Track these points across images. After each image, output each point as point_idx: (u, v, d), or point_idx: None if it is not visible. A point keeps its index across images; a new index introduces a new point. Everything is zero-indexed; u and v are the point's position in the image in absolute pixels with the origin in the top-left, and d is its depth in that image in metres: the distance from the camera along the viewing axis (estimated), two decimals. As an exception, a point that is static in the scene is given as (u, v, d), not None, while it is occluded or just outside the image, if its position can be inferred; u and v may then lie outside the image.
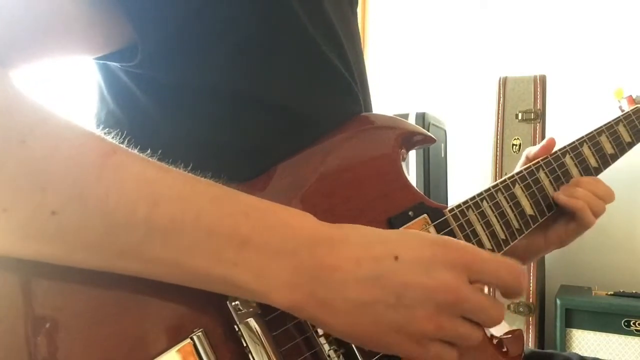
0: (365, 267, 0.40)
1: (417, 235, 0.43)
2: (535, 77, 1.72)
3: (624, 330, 1.47)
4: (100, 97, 0.52)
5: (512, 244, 0.61)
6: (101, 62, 0.50)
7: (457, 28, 2.09)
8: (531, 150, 0.73)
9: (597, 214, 0.69)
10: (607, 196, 0.70)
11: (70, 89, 0.55)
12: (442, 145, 1.82)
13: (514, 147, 1.71)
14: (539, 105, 1.70)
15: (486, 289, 0.55)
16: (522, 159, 0.74)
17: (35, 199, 0.34)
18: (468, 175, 1.97)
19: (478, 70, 2.01)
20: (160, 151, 0.41)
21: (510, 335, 0.55)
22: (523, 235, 0.63)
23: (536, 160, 0.68)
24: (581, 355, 0.72)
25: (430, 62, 2.14)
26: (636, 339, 1.46)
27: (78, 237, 0.35)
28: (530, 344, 1.62)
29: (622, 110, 0.85)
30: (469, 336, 0.42)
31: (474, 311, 0.42)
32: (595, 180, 0.71)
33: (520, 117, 1.71)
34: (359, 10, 2.49)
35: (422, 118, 1.61)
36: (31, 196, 0.34)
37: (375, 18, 2.28)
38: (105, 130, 0.40)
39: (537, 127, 1.69)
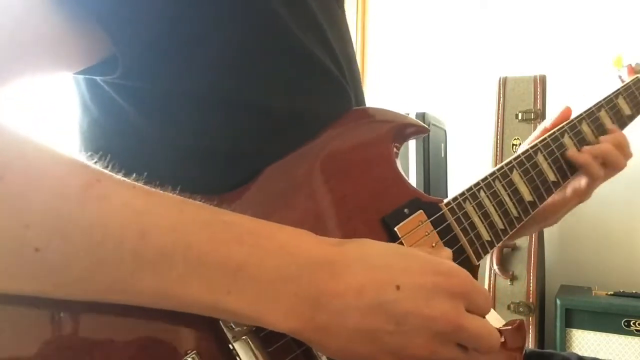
0: (367, 297, 0.39)
1: (420, 260, 0.43)
2: (535, 77, 1.72)
3: (624, 330, 1.47)
4: (83, 106, 0.50)
5: (510, 233, 0.60)
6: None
7: (457, 28, 2.09)
8: (547, 122, 0.73)
9: (613, 165, 0.70)
10: (625, 147, 0.71)
11: (51, 98, 0.53)
12: (442, 145, 1.82)
13: (514, 147, 1.71)
14: (539, 105, 1.70)
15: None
16: (539, 131, 0.74)
17: (18, 237, 0.32)
18: (468, 176, 1.96)
19: (478, 70, 2.01)
20: (145, 158, 0.40)
21: (509, 327, 0.52)
22: (522, 223, 0.61)
23: (534, 143, 0.67)
24: (580, 355, 0.72)
25: (430, 62, 2.14)
26: (636, 339, 1.46)
27: (63, 273, 0.34)
28: (530, 344, 1.62)
29: (622, 81, 0.82)
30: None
31: (469, 339, 0.42)
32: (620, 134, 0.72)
33: (520, 117, 1.71)
34: (359, 10, 2.48)
35: (422, 118, 1.61)
36: (14, 234, 0.32)
37: (375, 18, 2.28)
38: (89, 154, 0.38)
39: (537, 127, 1.69)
*****
REQUIREMENT
What you should repeat exactly is the run of lines from the top of the listing above through the line with "24: (581, 355, 0.72)", without pictures.

RESULT
Track these points across images. After each image, output each point as point_idx: (u, v, d), or point_idx: None if it is not visible. A point keeps its index across images; a new index introduces a new point. Everything is zero-indexed; u and v are the point's position in the image in absolute pixels with the origin in the top-left, and d is its depth in that image in metres: the distance from the camera along the viewing axis (estimated), two decimals. As an exception, a point that is static in the scene is given as (u, v, d), not None, while it is occluded or just outside the image, if its position can be inferred; u and v may then lie outside the image.
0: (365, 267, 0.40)
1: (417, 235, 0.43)
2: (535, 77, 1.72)
3: (624, 330, 1.47)
4: (100, 97, 0.52)
5: (512, 244, 0.61)
6: (101, 62, 0.50)
7: (457, 28, 2.09)
8: (531, 150, 0.73)
9: (597, 214, 0.69)
10: (607, 196, 0.70)
11: (70, 89, 0.55)
12: (442, 145, 1.82)
13: (514, 147, 1.71)
14: (539, 105, 1.70)
15: (486, 289, 0.55)
16: (522, 159, 0.74)
17: (35, 199, 0.34)
18: (468, 175, 1.97)
19: (478, 70, 2.01)
20: (160, 151, 0.41)
21: (510, 335, 0.55)
22: (523, 235, 0.63)
23: (536, 160, 0.68)
24: (581, 355, 0.72)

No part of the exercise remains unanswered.